The note
I’ve been building something I wished had existed when life got complicated.
Not just when there was information to find.
When there were people to care for.
Responsibilities shifting quietly in the background.
A parent trying not to be a burden.
A spouse carrying more than anyone could see from the outside.
Conversations made harder by timing, family dynamics, and the fact that the practical and emotional parts of a situation rarely stay separate for long.
I saw it in helping my own mother.
And I saw it again while helping my wife navigate a more complicated family situation around her father — one shaped not only by care, but by sibling differences, emotional strain, and the quiet effort older parents often make not to become “too much” for the people they love.
What stood out to me wasn’t only that the decisions were hard.
It was that they were often being carried without a good place to put them.
Not a loud place.
Not another pile of articles.
Not another stream of opinions, warnings, or someone else’s agenda.
A calmer place.
Something that could help hold the practical weight without adding more noise to the emotional one.

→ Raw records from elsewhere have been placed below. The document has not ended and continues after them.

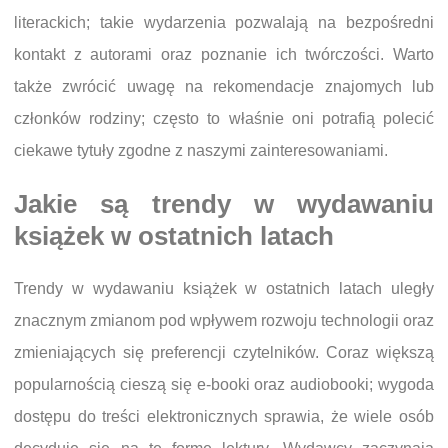
literackich; takie wydarzenia pozwalają na bezpośredni
kontakt z autorami oraz poznanie ich twórczości. Warto
także zwrócić uwagę na rekomendacje znajomych lub
członków rodziny; często to właśnie oni potrafią polecić
ciekawe tytuły zgodne z naszymi zainteresowaniami.
Jakie są trendy w wydawaniu
książek w ostatnich latach
Trendy w wydawaniu książek w ostatnich latach uległy
znacznym zmianom pod wpływem rozwoju technologii oraz
zmieniających się preferencji czytelników. Coraz większą
popularnością cieszą się e-booki oraz audiobooki; wygoda
dostępu do treści elektronicznych sprawia, że wiele osób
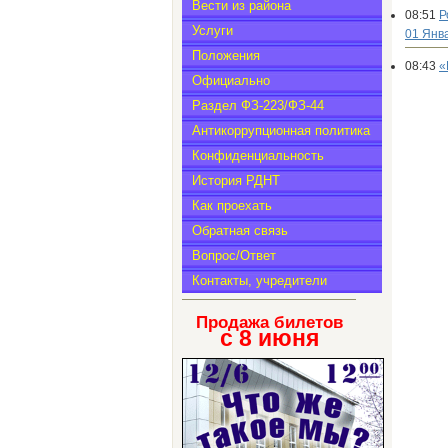
Вести из района
08:51
Р
Услуги
01 Янв
Положения
08:43
«
Официально
Раздел ФЗ-223/ФЗ-44
Антикоррупционная политика
Конфиденциальность
История РДНТ
Как проехать
Обратная связь
Вопрос/Ответ
Контакты, учредители
Продажа билетов
с 8
июня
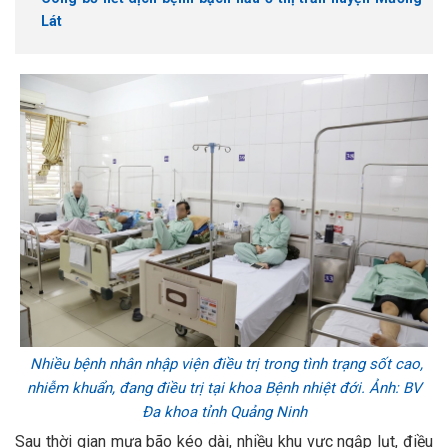
Lát
Nhiều bệnh nhân nhập viện điều trị trong tình trạng sốt cao,
nhiễm khuẩn, đang điều trị tại khoa Bệnh nhiệt đới. Ảnh: BV
Đa khoa tỉnh Quảng Ninh
Sau thời gian mưa bão kéo dài, nhiều khu vực ngập lụt, điều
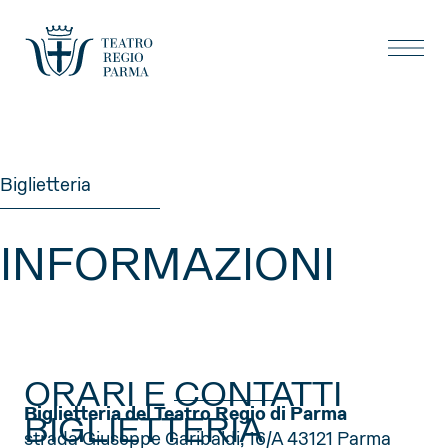
Biglietteria
INFORMAZIONI
ORARI E CONTATTI
Biglietteria del Teatro Regio di Parma
BIGLIETTERIA
strada Giuseppe Garibaldi, 16/A 43121 Parma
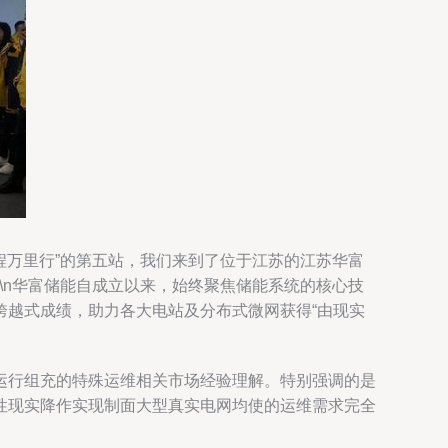
程万里行”的第五站，我们来到了位于江苏的江苏华富
\n华富储能自成立以来，始终聚焦储能系统的核心技
跨越式成绩，助力各大电站及分布式微网获得“由现实
运行组充的特殊运维相关市场经验理解。特别强调的是
性现实降作实现制面大型真实电网均使的运维需求完全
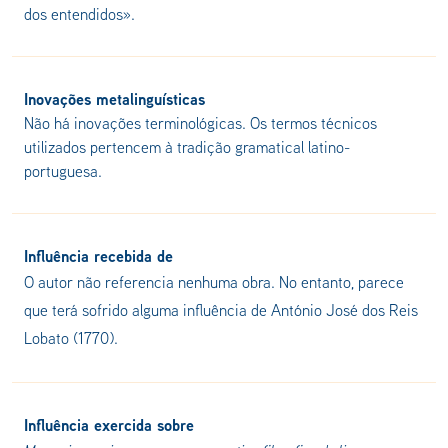
dos entendidos».
Inovações metalinguísticas
Não há inovações terminológicas. Os termos técnicos
utilizados pertencem à tradição gramatical latino-
portuguesa.
Influência recebida de
O autor não referencia nenhuma obra. No entanto, parece
que terá sofrido alguma influência de António José dos Reis
Lobato (1770).
Influência exercida sobre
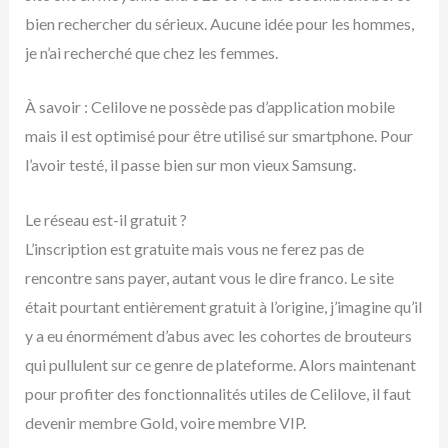
bien rechercher du sérieux. Aucune idée pour les hommes,
je n’ai recherché que chez les femmes.
À savoir : Celilove ne possède pas d’application mobile
mais il est optimisé pour être utilisé sur smartphone. Pour
l’avoir testé, il passe bien sur mon vieux Samsung.
Le réseau est-il gratuit ?
L’inscription est gratuite mais vous ne ferez pas de
rencontre sans payer, autant vous le dire franco. Le site
était pourtant entièrement gratuit à l’origine, j’imagine qu’il
y a eu énormément d’abus avec les cohortes de brouteurs
qui pullulent sur ce genre de plateforme. Alors maintenant
pour profiter des fonctionnalités utiles de Celilove, il faut
devenir membre Gold, voire membre VIP.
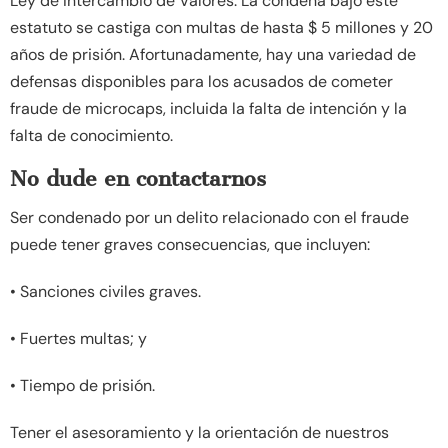
Ley de Intercambio de Valores. La condena bajo este
estatuto se castiga con multas de hasta $ 5 millones y 20
años de prisión. Afortunadamente, hay una variedad de
defensas disponibles para los acusados ​​de cometer
fraude de microcaps, incluida la falta de intención y la
falta de conocimiento.
No dude en contactarnos
Ser condenado por un delito relacionado con el fraude
puede tener graves consecuencias, que incluyen:
• Sanciones civiles graves.
• Fuertes multas; y
• Tiempo de prisión.
Tener el asesoramiento y la orientación de nuestros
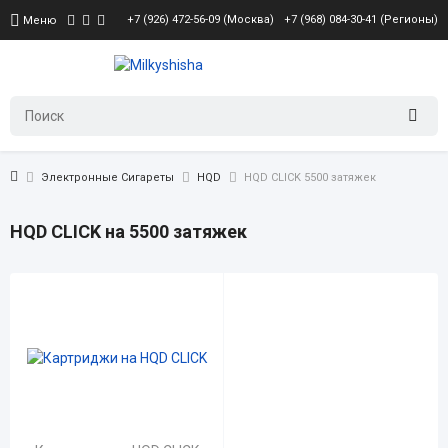
+7 (926) 472-56-09 (Москва)
+7 (968) 084-30-41 (Регионы)
Меню
Электронные Сигареты
HQD
HQD CLICK 5500 затяжек
HQD CLICK на 5500 затяжек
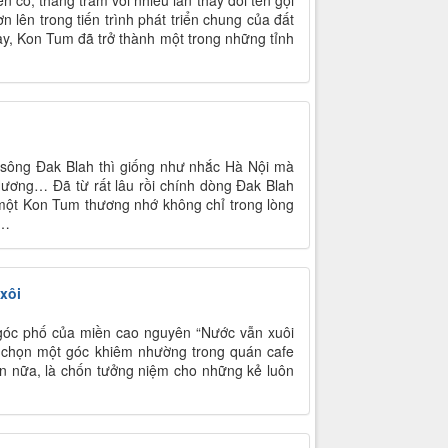
n cố, thăng trầm với nhiều lần thay đổi tên gọi
n lên trong tiến trình phát triển chung của đất
ay, Kon Tum đã trở thành một trong những tỉnh
sông Đak Blah thì giống như nhắc Hà Nội mà
ơng… Đã từ rất lâu rồi chính dòng Đak Blah
một Kon Tum thương nhớ không chỉ trong lòng
y…
xôi
 góc phố của miền cao nguyên “Nước vẫn xuôi
; chọn một góc khiêm nhường trong quán cafe
ơn nữa, là chốn tưởng niệm cho những kẻ luôn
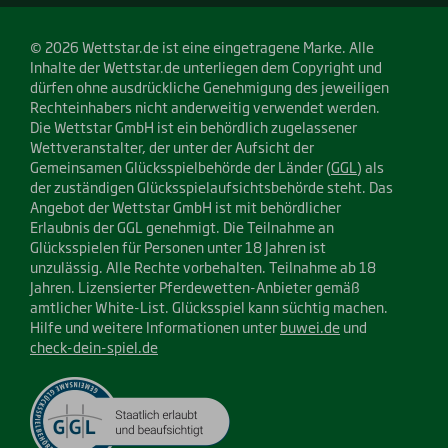
© 2026 Wettstar.de ist eine eingetragene Marke. Alle
Inhalte der Wettstar.de unterliegen dem Copyright und
dürfen ohne ausdrückliche Genehmigung des jeweiligen
Rechteinhabers nicht anderweitig verwendet werden.
Die Wettstar GmbH ist ein behördlich zugelassener
Wettveranstalter, der unter der Aufsicht der
Gemeinsamen Glücksspielbehörde der Länder (
GGL
) als
der zuständigen Glücksspielaufsichtsbehörde steht. Das
Angebot der Wettstar GmbH ist mit behördlicher
Erlaubnis der GGL genehmigt. Die Teilnahme an
Glücksspielen für Personen unter 18 Jahren ist
unzulässig. Alle Rechte vorbehalten. Teilnahme ab 18
Jahren. Lizensierter Pferdewetten-Anbieter gemäß
amtlicher White-List. Glücksspiel kann süchtig machen.
Hilfe und weitere Informationen unter
buwei.de
und
check-dein-spiel.de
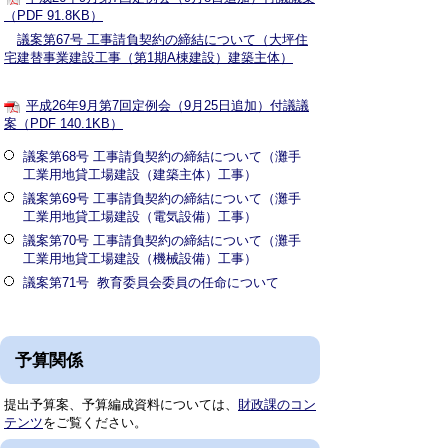
（PDF 91.8KB）
議案第67号 工事請負契約の締結について（大坪住
宅建替事業建設工事（第1期A棟建設）建築主体）
平成26年9月第7回定例会（9月25日追加）付議議
案（PDF 140.1KB）
議案第68号 工事請負契約の締結について（灘手
工業用地貸工場建設（建築主体）工事）
議案第69号 工事請負契約の締結について（灘手
工業用地貸工場建設（電気設備）工事）
議案第70号 工事請負契約の締結について（灘手
工業用地貸工場建設（機械設備）工事）
議案第71号 教育委員会委員の任命について
予算関係
提出予算案、予算編成資料については、
財政課のコン
テンツ
をご覧ください。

Later, Medicare became one of the clearest examples of that problem — full of rules, timelines, tradeoffs, and people eager to steer the outcome. That’s why Grace came first.
But the deeper idea behind The Clearing was always broader than Medicare. It was about what happens when life becomes less abstract and more specific — when care, paperwork, timing, family, and responsibility all start arriving in the same room at once.
The Clearing is my attempt to build a better room for that.